16 Einsätze bravourös gemeistert

25.01.2016

Neuenkoop Auf ihrer Homepage präsentiert sich die DB Netz AG als innovatives, zukunftsorientiertes, sicheres Unternehmen, das dort mit nachhaltiger Mobilität und der Verantwortung für ein rund 33 300 Kilometer langes Schienennetz wirbt. Daran, dass diese Versprechen auch in die Tat umgesetzt werden können, ist im Notfall jedoch oft ein großes Heer von Ehrenamtlichen beteiligt. Wie sehr die DB Netz AG diesen Einsatz von freiwilligen Rettungskräften würdigt, die beispielsweise Passagiere von auf offener Strecke liegengebliebenen Zügen versorgen oder bei Unglücken sofort zur Stelle sind, durfte jetzt Michael Heibült erfahren

Sehr enttäuscht zeigte sich der Berner Fachbereichsleiter auf der Jahreshauptversammlung der Freiwilligen Feuerwehr Neuenkoop von der Ablehnung eines Zuschusses zum neuen Hilfeleistungslöschfahrzeug (HLF), dessen Auslieferung für den Herbst dieses Jahres geplant ist. Die Ausrüstung des HLF für die speziell auf Bahnunglücke trainierte Ortswehr gehe schließlich über die Normalausstattung hinaus, bedauerte Heibült, wie sich die DB Netz AG den örtlichen Risiken gegenüber verpflichtet sehe.

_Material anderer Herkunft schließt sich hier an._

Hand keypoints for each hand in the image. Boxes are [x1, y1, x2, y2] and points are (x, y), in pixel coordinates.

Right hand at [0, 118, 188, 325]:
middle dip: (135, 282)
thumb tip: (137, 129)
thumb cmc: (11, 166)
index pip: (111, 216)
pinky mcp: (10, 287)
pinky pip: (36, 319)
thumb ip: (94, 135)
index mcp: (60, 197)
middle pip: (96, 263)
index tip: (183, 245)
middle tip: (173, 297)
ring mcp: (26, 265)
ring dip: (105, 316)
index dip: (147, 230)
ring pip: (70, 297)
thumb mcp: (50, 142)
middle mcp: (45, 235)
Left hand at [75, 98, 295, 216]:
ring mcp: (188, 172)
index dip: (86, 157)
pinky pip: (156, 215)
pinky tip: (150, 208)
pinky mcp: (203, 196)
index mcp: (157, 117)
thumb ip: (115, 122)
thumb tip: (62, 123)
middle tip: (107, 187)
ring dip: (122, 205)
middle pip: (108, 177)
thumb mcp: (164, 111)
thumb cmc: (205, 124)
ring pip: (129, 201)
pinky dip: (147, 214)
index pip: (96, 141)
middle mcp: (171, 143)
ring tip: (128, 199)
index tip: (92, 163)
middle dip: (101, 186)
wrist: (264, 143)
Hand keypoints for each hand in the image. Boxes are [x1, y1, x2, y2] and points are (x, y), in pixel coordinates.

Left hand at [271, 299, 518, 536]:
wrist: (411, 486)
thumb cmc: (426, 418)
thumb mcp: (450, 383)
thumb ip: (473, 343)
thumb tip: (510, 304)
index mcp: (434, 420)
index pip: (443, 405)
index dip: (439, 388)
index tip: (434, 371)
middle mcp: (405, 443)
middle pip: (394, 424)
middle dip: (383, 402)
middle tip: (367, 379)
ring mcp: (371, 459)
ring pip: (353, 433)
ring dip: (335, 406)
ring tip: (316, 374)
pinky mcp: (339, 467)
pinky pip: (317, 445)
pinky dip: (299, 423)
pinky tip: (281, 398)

Wie sehr auf die Freiwilligen Feuerwehren im Notfall Verlass ist, bewiesen die Neuenkooper Kameraden auch 2015 wieder. Bei fünf der insgesamt 16 Einsätze unterstützten sie gemeindeübergreifend die Ortswehren in Hude bei der Bekämpfung von verheerenden Groß- oder Mittelbränden. Verkehrsunfälle, Bäume, die nach Stürmen Straßen blockierten und immer wieder Brände riefen die Ehrenamtlichen in Berne auf den Plan.

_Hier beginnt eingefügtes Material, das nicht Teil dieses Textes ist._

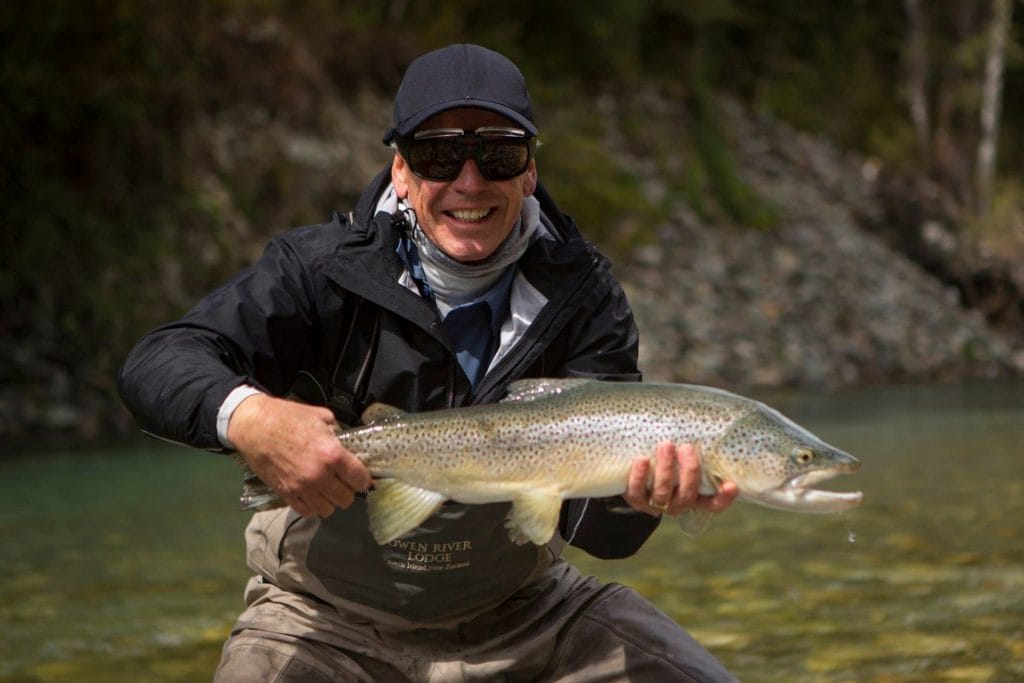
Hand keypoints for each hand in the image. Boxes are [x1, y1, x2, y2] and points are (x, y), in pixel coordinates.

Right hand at [228, 394, 371, 517]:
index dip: (364, 479)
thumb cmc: (287, 417)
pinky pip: (307, 511)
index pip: (360, 479)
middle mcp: (319, 475)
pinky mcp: (286, 494)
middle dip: (348, 490)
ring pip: (328, 510)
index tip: (361, 477)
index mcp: (332, 454)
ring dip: (330, 500)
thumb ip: (338, 434)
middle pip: (346, 499)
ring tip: (327, 489)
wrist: (254, 426)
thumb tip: (347, 446)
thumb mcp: (322, 417)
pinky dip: (313, 506)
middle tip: (343, 481)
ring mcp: (301, 488)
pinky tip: (312, 494)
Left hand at [624, 442, 738, 516]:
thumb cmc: (667, 460)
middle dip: (689, 471)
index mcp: (694, 496)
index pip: (714, 503)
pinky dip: (640, 476)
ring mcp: (656, 503)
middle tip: (687, 448)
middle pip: (687, 495)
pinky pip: (637, 492)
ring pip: (662, 493)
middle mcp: (677, 503)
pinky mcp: (636, 499)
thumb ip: (694, 449)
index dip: (724, 497)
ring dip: (665, 469)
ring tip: (666, 445)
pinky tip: (643, 459)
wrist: (633, 476)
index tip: (732, 485)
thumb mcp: (682, 458)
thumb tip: (706, 420)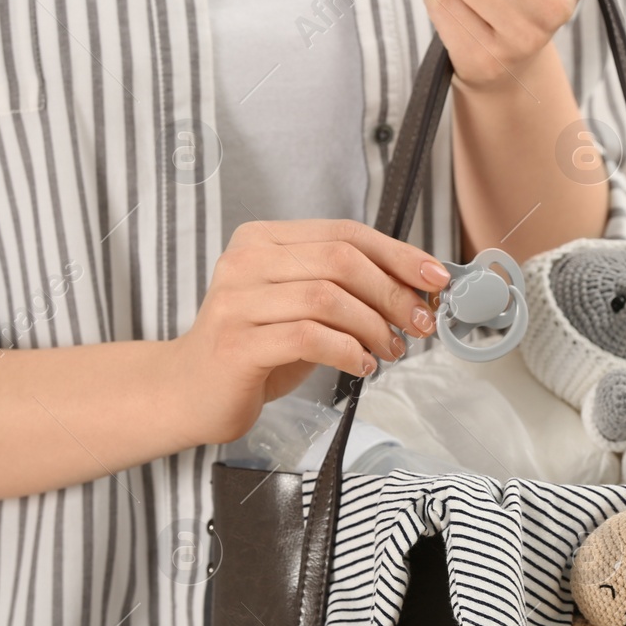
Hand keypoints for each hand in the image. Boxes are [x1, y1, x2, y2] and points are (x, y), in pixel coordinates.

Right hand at [166, 219, 450, 444]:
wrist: (189, 391)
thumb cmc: (258, 347)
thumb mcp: (305, 307)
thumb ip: (348, 289)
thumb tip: (419, 288)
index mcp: (263, 240)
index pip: (345, 234)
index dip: (398, 255)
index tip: (436, 279)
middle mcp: (246, 261)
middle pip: (341, 261)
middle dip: (394, 293)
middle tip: (420, 324)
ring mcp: (237, 301)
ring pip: (328, 298)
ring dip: (374, 327)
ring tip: (390, 350)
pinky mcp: (237, 343)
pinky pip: (309, 337)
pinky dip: (348, 351)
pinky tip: (361, 365)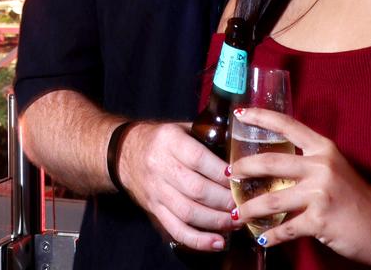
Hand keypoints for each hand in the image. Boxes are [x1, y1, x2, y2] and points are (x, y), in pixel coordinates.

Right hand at [118, 121, 234, 251]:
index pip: (198, 158)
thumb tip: (240, 148)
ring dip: (216, 221)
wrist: (125, 153)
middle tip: (245, 203)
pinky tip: (218, 242)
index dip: (221, 172)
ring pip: (188, 213)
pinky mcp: (154, 210)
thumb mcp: (181, 128)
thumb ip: (207, 136)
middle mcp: (161, 166)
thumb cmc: (162, 139)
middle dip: (224, 200)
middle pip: (196, 189)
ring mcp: (157, 191)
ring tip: (237, 222)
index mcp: (170, 141)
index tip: (241, 178)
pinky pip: (176, 229)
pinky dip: (198, 240)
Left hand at [228, 108, 370, 266]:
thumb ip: (308, 162)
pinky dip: (271, 236)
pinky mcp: (320, 220)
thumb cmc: (355, 197)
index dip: (260, 117)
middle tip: (228, 174)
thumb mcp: (334, 169)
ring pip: (271, 199)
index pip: (287, 125)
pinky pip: (285, 228)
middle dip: (242, 168)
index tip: (239, 114)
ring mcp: (320, 193)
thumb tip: (272, 165)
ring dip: (249, 209)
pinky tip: (262, 238)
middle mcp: (321, 165)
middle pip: (270, 162)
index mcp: (323, 148)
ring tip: (235, 214)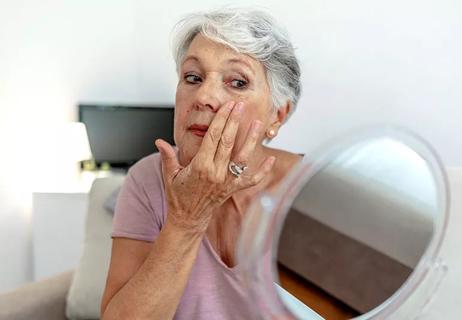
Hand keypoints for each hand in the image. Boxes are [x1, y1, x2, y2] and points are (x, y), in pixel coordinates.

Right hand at [155, 101, 275, 233]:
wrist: (188, 218)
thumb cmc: (179, 196)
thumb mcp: (170, 175)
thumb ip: (167, 157)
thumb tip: (159, 141)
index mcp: (200, 166)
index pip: (212, 137)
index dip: (221, 120)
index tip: (227, 106)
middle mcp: (216, 172)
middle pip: (228, 142)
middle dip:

Ärger bereitete im vergangenen Jahr die Tragkraftspritze, die ausnahmsweise einmal in einer Fachwerkstatt repariert werden musste. Nach einem Loch in der Bremsleitung musste dann auch der Unimog im Juni stillgelegt werden. Zum Glück konnte der Schaden jedoch nach drei Tagen vor Ort von einer Spezialfirma behoben werden.

Feuerwehrfahrzeuge sind stets individuell an die jeweiligen Bedürfnisse und finanziellen Möglichkeiten angepasst. Viel Zeit investierten die Kameraden für die Neubeschaffung und Ausstattung des ausgeschriebenen HLF. Messen und Herstellerfirmen wurden besucht und Preise verglichen.

Der Wahl des als neuen Jugendwart vorgeschlagenen Tore Pape sowie seinen Neuenkooper Stellvertretern Franziska Wellmann und Dennis Kayser wurde auf der Versammlung zugestimmt. Der Gemeindebrandmeister freute sich schließlich den Beförderungsvorschlägen von drei verdienten Kameraden nachkommen zu können: Nach Lehrgängen und vielfältigem Engagement wurden Sönke Schwarting zum Oberfeuerwehrmann, Bernd Weßels zum 1. Hauptfeuerwehrmann und Ingo Wenke zum Oberlöschmeister ernannt.

Auch für den Ortsbrandmeister hatte Klaus Niekamp eine Überraschung dabei. Nach 14 Jahren im Amt überreichte der Gemeindebrandmeister augenzwinkernd Günther Schwarting ein Ärmelabzeichen, dass ihn künftig endlich als Ortsbrandmeister erkennen lasse.